Cela se passait il y a près de 20 ans. Depuis, certains progrès ont été accomplis, mais ils sont négligeables. Aujourd'hui, il est plus que temps que la Chine reconnaisse les aspirations du peuple tibétain. Un dialogue entre le gouvernement de la République populaire de Chine et le dalaï-lama constitue une étape prometteuse en vue de sortir de cette impasse déjà ancienne.

Honorables sénateurs, c'est à l'échelle internationale que les pressions doivent s'exercer, car en Chine même, les organisations qui agissent en faveur du renforcement des droits de la personne sont réprimées et dissoutes. La Chine ne permet pas l'existence d'organismes nationaux de défense des droits de la personne et le gouvernement bloque les interventions des organisations internationales actives dans ce domaine.

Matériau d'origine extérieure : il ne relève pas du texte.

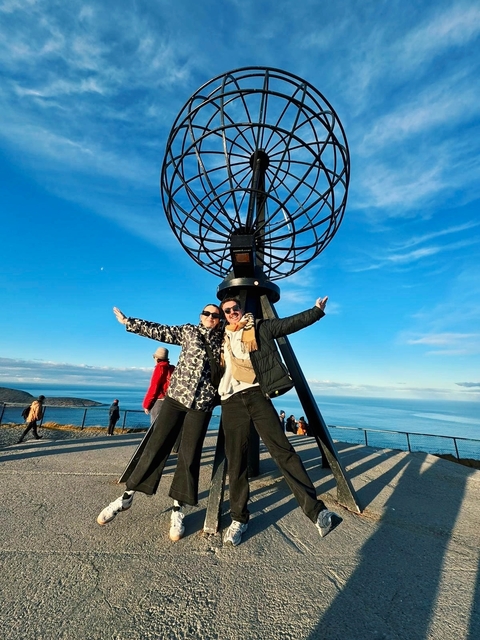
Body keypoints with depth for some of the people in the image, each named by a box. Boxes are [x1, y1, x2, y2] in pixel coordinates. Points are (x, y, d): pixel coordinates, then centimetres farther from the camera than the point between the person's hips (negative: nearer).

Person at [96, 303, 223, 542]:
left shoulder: (224, 341, 9)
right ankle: (127, 495, 23)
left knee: (189, 456, 3)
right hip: (175, 396, 0)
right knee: (156, 446, 3)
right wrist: (128, 322, 1)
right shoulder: (188, 331, 6)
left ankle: (177, 510, 20)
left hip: (201, 404, 1)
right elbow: (160, 331, 3)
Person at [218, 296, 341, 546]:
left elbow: (290, 323, 2)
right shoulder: (221, 338, 18)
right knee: (236, 461, 7)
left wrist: (317, 310, -3)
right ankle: (239, 518, 22)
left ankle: (316, 510, -4)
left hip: (256, 394, -2)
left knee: (282, 449, -8)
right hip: (231, 401, 3)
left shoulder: (259, 328, 9)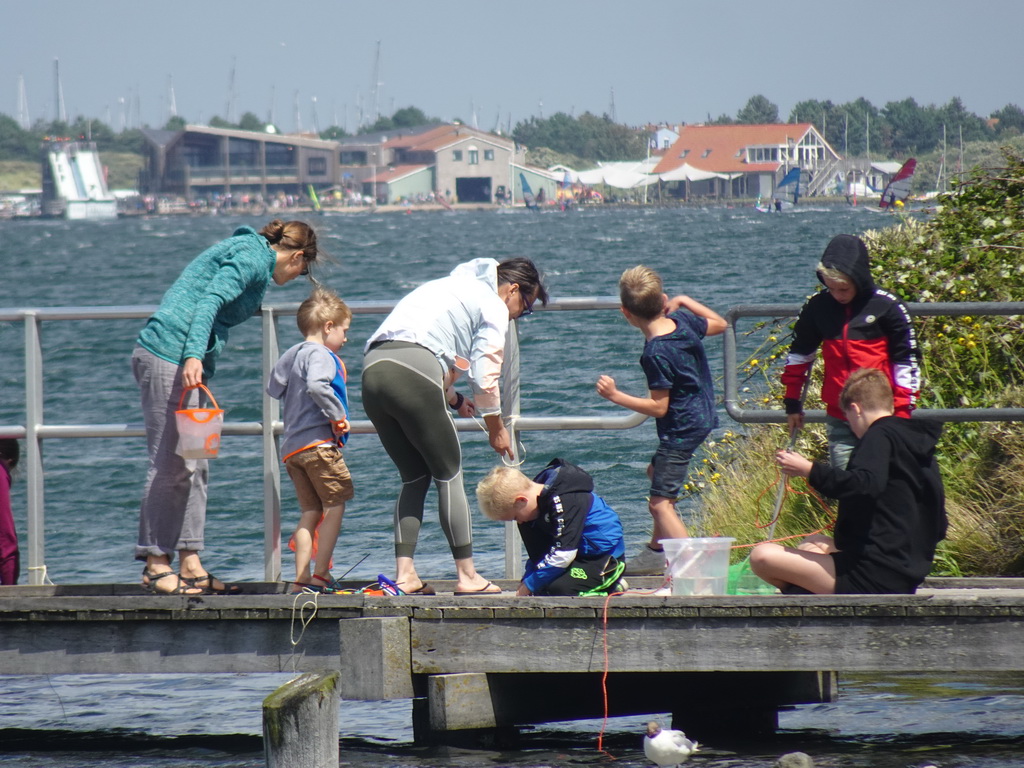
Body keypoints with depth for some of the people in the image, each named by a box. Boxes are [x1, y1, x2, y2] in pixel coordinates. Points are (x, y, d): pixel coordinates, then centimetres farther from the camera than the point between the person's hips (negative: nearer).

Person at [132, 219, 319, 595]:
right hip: (170, 354, -10)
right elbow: (209, 301, -19)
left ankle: (191, 565, 10)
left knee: (193, 465, 9)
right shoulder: (253, 257, -7)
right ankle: (156, 564, -6)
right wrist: (193, 356, -28)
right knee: (170, 463, -8)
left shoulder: (249, 252, 24)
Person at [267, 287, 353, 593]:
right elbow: (317, 386, -27)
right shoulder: (320, 355, -10)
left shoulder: (292, 354, 17)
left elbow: (273, 387, 19)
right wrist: (337, 415, -19)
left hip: (291, 447, 9)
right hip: (319, 443, -9)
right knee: (334, 506, -3)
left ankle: (302, 578, 6)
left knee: (309, 512, 10)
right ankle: (320, 576, -7)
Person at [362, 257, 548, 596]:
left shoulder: (451, 287, 32)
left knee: (414, 477, 15)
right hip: (413, 376, -8)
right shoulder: (494, 306, 7)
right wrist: (496, 429, 18)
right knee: (449, 474, 5)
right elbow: (485, 377, 4)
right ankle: (467, 575, 7)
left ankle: (404, 574, 6)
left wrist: (453, 399, 42)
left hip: (372, 368, 8)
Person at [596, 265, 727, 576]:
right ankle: (656, 551, 42)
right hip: (701, 417, 10)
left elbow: (658, 407, -23)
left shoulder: (656, 354, -26)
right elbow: (719, 323, 17)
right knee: (656, 471, 30)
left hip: (681, 428, -10)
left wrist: (616, 396, -23)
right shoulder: (683, 321, -4)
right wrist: (684, 301, 22)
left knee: (660, 502, -13)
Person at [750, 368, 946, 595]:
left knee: (763, 556, -14)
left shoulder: (880, 435, -9)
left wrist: (809, 470, -23)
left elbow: (865, 485, -31)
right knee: (811, 544, 34)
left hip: (873, 579, -10)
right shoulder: (921, 443, 17)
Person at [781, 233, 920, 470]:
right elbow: (799, 355, 18)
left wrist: (901, 412, -3)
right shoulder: (817, 307, 3)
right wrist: (792, 403, 20)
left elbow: (906, 362, -1)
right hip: (839, 422, 3)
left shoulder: (887, 308, -7)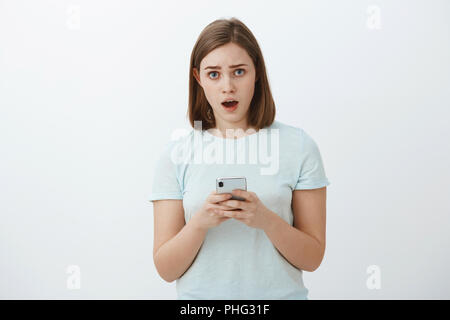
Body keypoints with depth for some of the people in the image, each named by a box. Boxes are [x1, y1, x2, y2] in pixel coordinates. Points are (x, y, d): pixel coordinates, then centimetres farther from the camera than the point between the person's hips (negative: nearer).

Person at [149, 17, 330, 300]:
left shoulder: (298, 146, -5)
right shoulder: (176, 154, -3)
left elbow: (312, 258, -4)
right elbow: (166, 270, -4)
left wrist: (266, 219, -20)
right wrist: (200, 222, -20)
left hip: (280, 292, 0)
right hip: (201, 294, 1)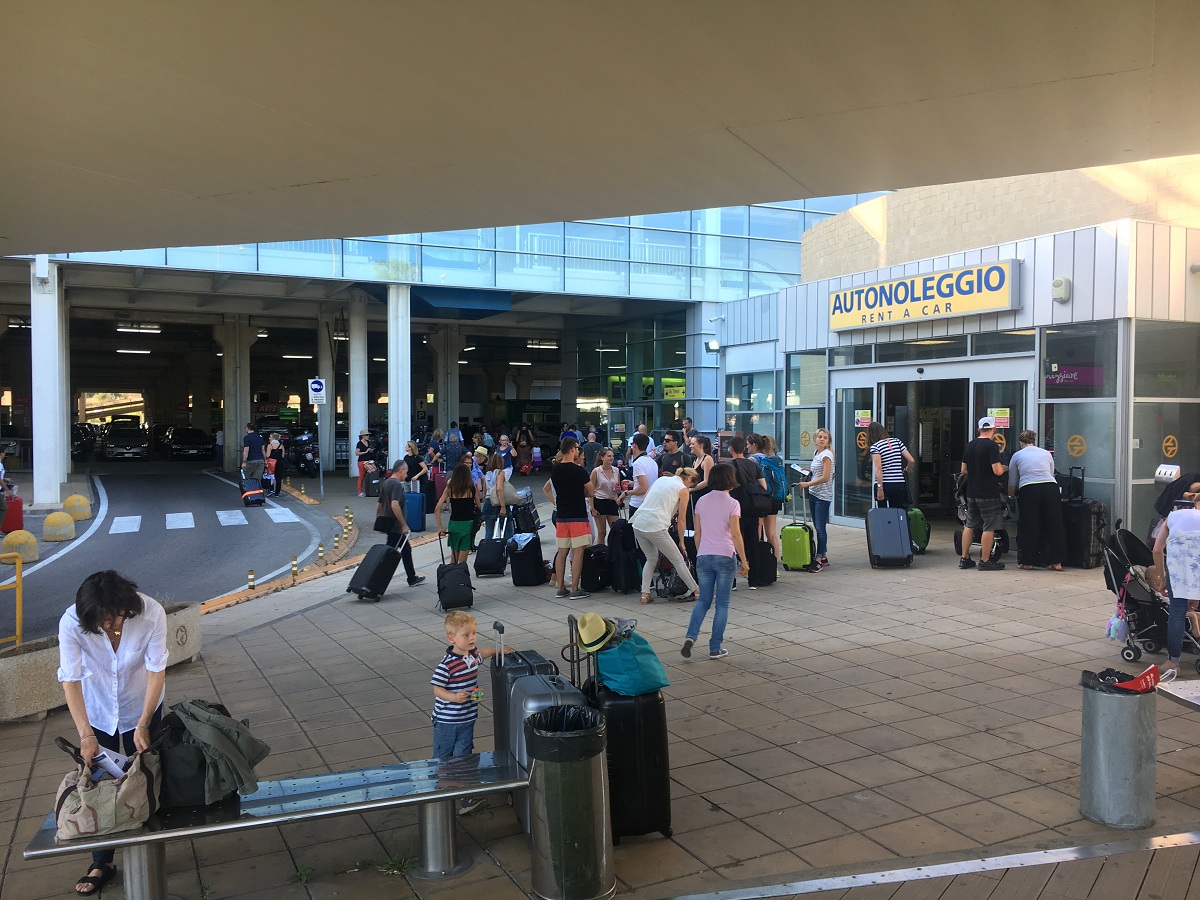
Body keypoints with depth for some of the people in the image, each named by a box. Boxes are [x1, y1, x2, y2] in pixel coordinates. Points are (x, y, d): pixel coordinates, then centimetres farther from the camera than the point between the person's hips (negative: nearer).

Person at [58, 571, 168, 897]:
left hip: (141, 707, 0)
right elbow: (71, 680, -27)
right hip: (97, 710, 0)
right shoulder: (71, 623, -30)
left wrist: (143, 725, -26)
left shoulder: (151, 613, -32)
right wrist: (86, 735, -32)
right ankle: (102, 863, 24)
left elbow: (156, 670, -24)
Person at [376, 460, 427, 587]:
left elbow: (379, 505, 16)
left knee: (406, 550, 19)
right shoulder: (397, 485, -18)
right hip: (396, 527, -10)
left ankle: (412, 578, 28)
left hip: (388, 524, 10)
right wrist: (404, 524, -25)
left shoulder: (385, 483, 11)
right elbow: (394, 505, -30)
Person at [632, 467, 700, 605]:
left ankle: (645, 594, 15)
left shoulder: (661, 479, 19)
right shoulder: (683, 490, 3)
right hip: (656, 528, -6)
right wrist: (681, 542, 13)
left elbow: (644, 500, 20)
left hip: (638, 525, 6)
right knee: (678, 560, 9)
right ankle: (695, 591, 17)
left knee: (652, 559, 23)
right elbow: (681, 519, 4)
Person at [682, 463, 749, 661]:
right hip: (725, 556, -4)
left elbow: (697, 533, 9)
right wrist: (744, 562, -4)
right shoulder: (732, 504, -6)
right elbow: (735, 535, -10)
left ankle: (691, 636, -7)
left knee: (703, 600, 14)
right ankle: (715, 648, 8)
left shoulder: (701, 501, 6)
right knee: (722, 604, 6)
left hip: (703, 556, 4)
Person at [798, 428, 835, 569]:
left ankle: (819, 559, -7)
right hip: (813, 494, 9)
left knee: (820, 528, -8)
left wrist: (807, 484, -14)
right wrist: (808, 473, 10)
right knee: (817, 527, 11)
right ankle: (823, 558, 18)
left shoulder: (826, 454, -11)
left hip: (823, 496, -9)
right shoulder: (816, 454, 15)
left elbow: (825, 477, -17)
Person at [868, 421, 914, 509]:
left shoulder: (875, 447, -5)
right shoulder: (897, 441, 8)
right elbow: (911, 461, 6)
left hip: (885, 485, -4)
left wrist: (880, 488, -19)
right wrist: (905, 471, 25)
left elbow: (878, 468, -16)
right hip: (899, 485, 4)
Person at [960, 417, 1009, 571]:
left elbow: (963, 470, 12)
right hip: (988, 494, -7)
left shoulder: (969, 446, 8)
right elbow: (997, 471, -18)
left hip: (971, 493, 7)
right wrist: (1004, 468, 3)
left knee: (969, 525, 15)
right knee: (989, 528, 0)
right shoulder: (992, 446, -13)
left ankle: (965, 559, 18)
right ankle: (985, 561, 2)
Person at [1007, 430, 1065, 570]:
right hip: (1050, 488, 2)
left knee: (1029, 526, 7)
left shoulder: (1017, 456, 14)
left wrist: (1011, 495, 36)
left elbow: (1012, 481, 18)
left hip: (1028, 490, -2)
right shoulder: (1047, 454, 20)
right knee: (1053, 525, 10)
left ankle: (1026, 561, 12)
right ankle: (1056, 562, 13)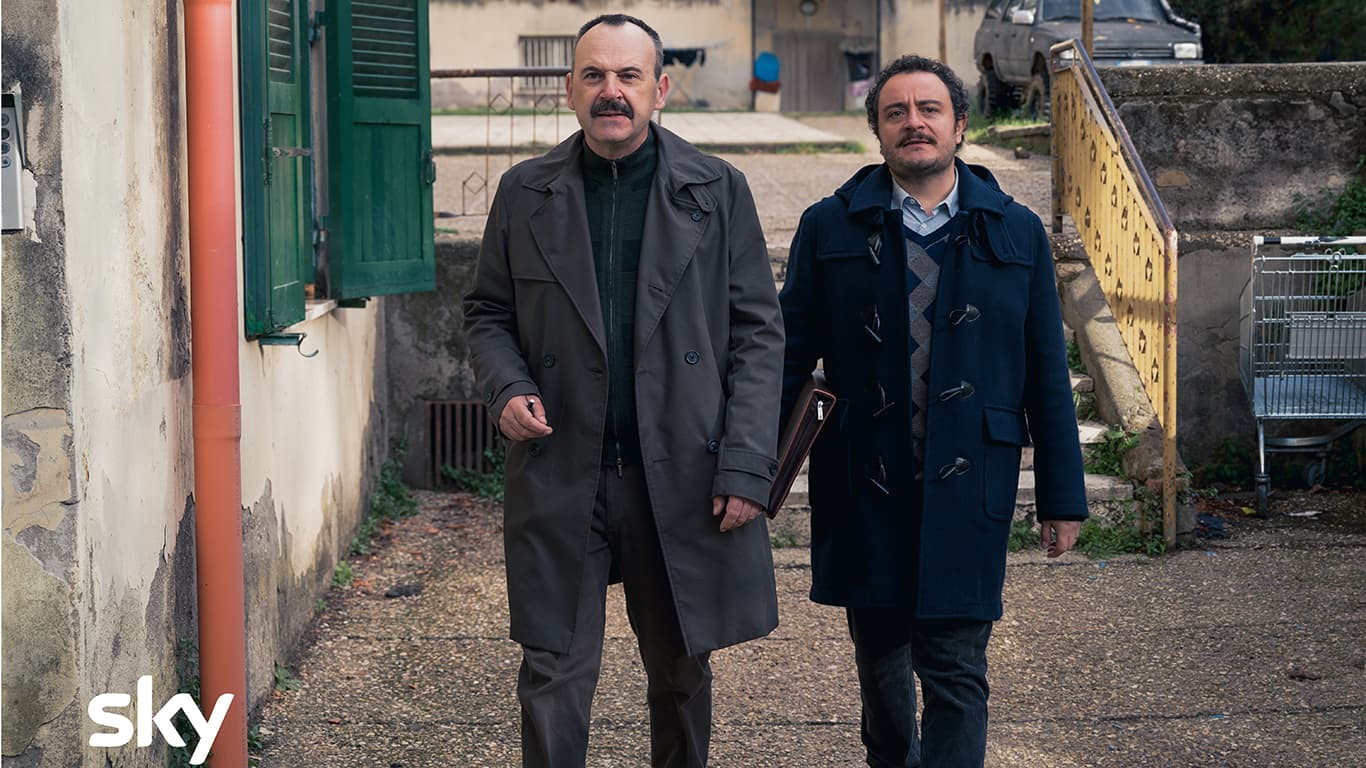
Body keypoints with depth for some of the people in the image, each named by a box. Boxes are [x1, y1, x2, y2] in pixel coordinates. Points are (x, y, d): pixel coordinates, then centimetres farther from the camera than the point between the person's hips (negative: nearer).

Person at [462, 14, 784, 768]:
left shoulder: (718, 191, 2)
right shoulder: (524, 193, 6)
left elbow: (757, 333, 0)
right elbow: (488, 312, 14)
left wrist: (748, 465, -8)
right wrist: (506, 387, -8)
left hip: (681, 478, 0)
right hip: (560, 477, 0)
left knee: (682, 672, 13)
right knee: (554, 677, 0)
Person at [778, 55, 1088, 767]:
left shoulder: (1017, 233, 5)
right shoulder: (830, 227, 4)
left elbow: (1047, 375, 6)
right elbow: (789, 358, 5)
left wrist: (1063, 496, 5)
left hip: (966, 489, -1)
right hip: (862, 489, 1)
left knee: (955, 671, -5)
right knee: (879, 655, 16)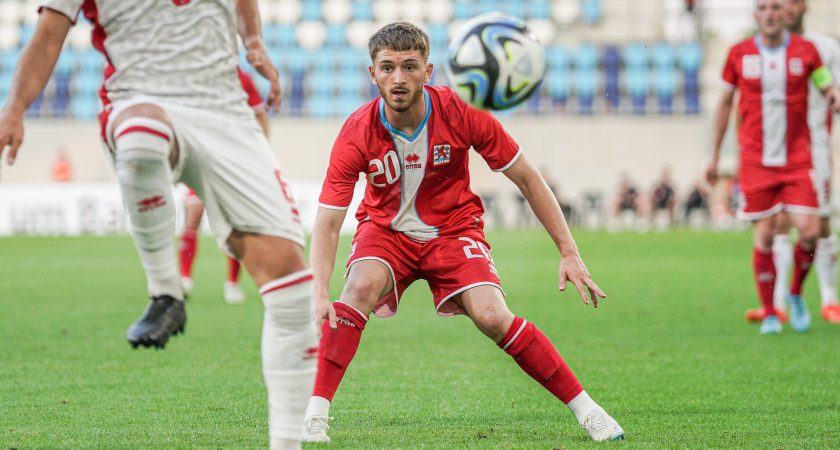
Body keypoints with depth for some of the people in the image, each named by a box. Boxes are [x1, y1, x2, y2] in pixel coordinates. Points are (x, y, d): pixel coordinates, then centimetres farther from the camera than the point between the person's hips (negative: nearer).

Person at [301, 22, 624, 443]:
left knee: (492, 317, -21)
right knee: (360, 289, -31)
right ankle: (315, 413, -26)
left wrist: (570, 253, -14)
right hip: (385, 229, 0)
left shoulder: (462, 113, -21)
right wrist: (319, 293, -37)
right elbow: (327, 222, -22)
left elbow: (527, 179, -11)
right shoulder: (357, 134, -22)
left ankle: (584, 408, -8)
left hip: (453, 228, 0)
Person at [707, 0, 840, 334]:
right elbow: (725, 103, 12)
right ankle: (769, 314, 9)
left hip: (797, 158, 0)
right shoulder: (739, 54, 2)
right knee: (764, 236, -4)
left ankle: (796, 294, 16)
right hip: (755, 159, 0)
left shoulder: (804, 50, 2)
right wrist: (715, 155, 14)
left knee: (809, 231, -10)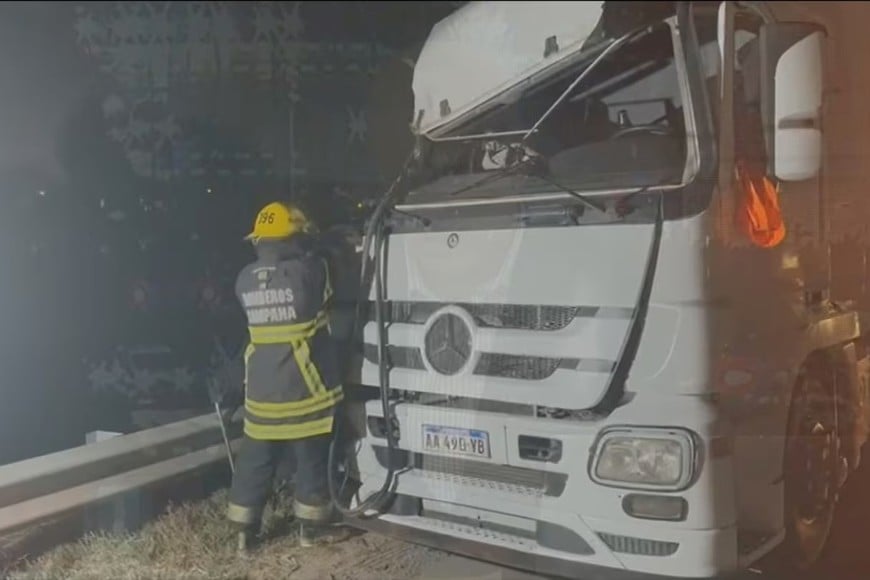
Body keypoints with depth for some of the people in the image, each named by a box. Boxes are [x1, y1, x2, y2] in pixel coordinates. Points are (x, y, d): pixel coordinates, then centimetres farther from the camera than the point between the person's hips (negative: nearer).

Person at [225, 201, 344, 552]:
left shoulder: (245, 280, 2)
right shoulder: (307, 271, -16)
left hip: (262, 389, 4)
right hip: (305, 387, -4)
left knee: (255, 460, 14)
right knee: (311, 459, 11)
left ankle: (244, 531, 22)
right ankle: (310, 528, 23)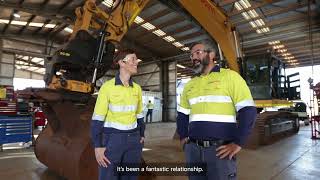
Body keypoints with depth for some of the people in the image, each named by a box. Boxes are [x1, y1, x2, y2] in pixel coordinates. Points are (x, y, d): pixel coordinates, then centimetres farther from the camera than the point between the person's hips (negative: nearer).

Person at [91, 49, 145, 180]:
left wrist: (141, 135, 11)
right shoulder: (107, 86, -10)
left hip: (133, 139, 5)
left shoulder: (137, 88, 6)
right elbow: (98, 118, -10)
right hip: (112, 139, -5)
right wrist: (98, 146, -13)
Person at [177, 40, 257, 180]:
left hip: (220, 149, -5)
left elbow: (248, 110, -9)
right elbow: (182, 114, 19)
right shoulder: (190, 84, 12)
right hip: (193, 149, 5)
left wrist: (237, 143, -13)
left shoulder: (229, 76, -4)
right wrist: (183, 137, 8)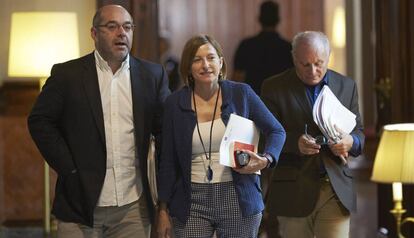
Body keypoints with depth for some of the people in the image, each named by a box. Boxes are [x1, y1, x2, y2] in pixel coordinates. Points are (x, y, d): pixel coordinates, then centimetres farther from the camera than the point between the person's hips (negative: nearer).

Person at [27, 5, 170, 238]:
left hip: (133, 207, 2)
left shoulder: (152, 75, 7)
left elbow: (167, 128, 8)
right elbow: (40, 121, 1)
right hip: (81, 203, -2)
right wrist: (69, 169, -5)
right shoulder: (67, 74, 1)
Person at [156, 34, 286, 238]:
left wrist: (266, 160, -11)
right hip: (192, 203, 0)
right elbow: (168, 162, 7)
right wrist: (163, 209, 5)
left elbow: (276, 131, 9)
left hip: (237, 200, 0)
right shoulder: (175, 103, 3)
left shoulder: (241, 94, 1)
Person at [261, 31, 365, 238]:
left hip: (337, 189, 2)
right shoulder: (274, 88, 0)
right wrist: (295, 142, -25)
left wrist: (351, 142, -12)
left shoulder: (346, 86, 10)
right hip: (294, 192, -2)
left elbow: (358, 131, 13)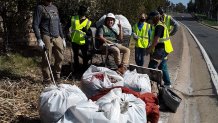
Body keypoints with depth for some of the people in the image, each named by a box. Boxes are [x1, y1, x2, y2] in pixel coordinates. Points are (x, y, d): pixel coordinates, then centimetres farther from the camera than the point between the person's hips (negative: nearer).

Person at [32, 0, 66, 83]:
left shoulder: (55, 8, 18)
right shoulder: (40, 8, -1)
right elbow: (35, 25, -7)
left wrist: (62, 38, 19)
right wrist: (39, 39, -15)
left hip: (57, 37, 6)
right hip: (47, 38, -6)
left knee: (60, 58, 3)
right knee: (46, 59, -1)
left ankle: (57, 77, 20)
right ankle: (47, 79, 10)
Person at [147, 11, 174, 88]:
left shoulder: (159, 26, -16)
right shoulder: (161, 25, 17)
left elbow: (156, 40, -23)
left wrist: (150, 48, -13)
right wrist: (151, 47, 18)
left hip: (161, 50, -11)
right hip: (164, 49, 11)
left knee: (152, 66, -10)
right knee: (163, 67, 17)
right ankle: (167, 83, 24)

Le Canada a un rôle à jouer. Il a de l'influence et nous pouvons contribuer à ce que la Chine et le Tibet concluent un accord sur l'autonomie du Tibet.

Je suis heureux d'appuyer la motion du sénateur Di Nino et j'espère que bon nombre de mes estimés collègues feront de même.

(Sur la motion du sénateur Munson, au nom du sénateur Jaffer, le débat est ajourné.)

PEUPLES AUTOCHTONES

AUTORISATION AU COMITÉ DE RECEVOIR, AUX FINS DE L'ÉTUDE ACTUELLE DU PROJET DE LOI S-216, DES DOCUMENTS PRODUITS AU COURS DE LA TRENTE-HUITIÈME LÉGISLATURE DANS LE CADRE DE SON ÉTUDE DU PROJET DE LOI S-16

L'honorable Gerry St. Germain, conformément à l'avis du 6 février 2007, propose :

Que les documents reçus, les témoignages entendus et les travaux accomplis par le Comité sénatorial permanent des peuples autochtones au cours de la première session de la trente-huitième législature pendant son étude sur l'objet du projet de loi S-16, Loi prévoyant la reconnaissance par la Couronne de l'autonomie gouvernementale des premières nations du Canada, soient renvoyés audit Comité pour son étude sur le projet de loi S-216, Loi prévoyant la reconnaissance par la Couronne de l'autonomie gouvernementale des premières nations du Canada.

Son Honneur la Présidente intérimaire : Vous plaît-il, honorables sénateurs, d'adopter la motion?

(La motion est adoptée.)

(Le Sénat s'ajourne au mercredi 14 février 2007, à 13 h 30.)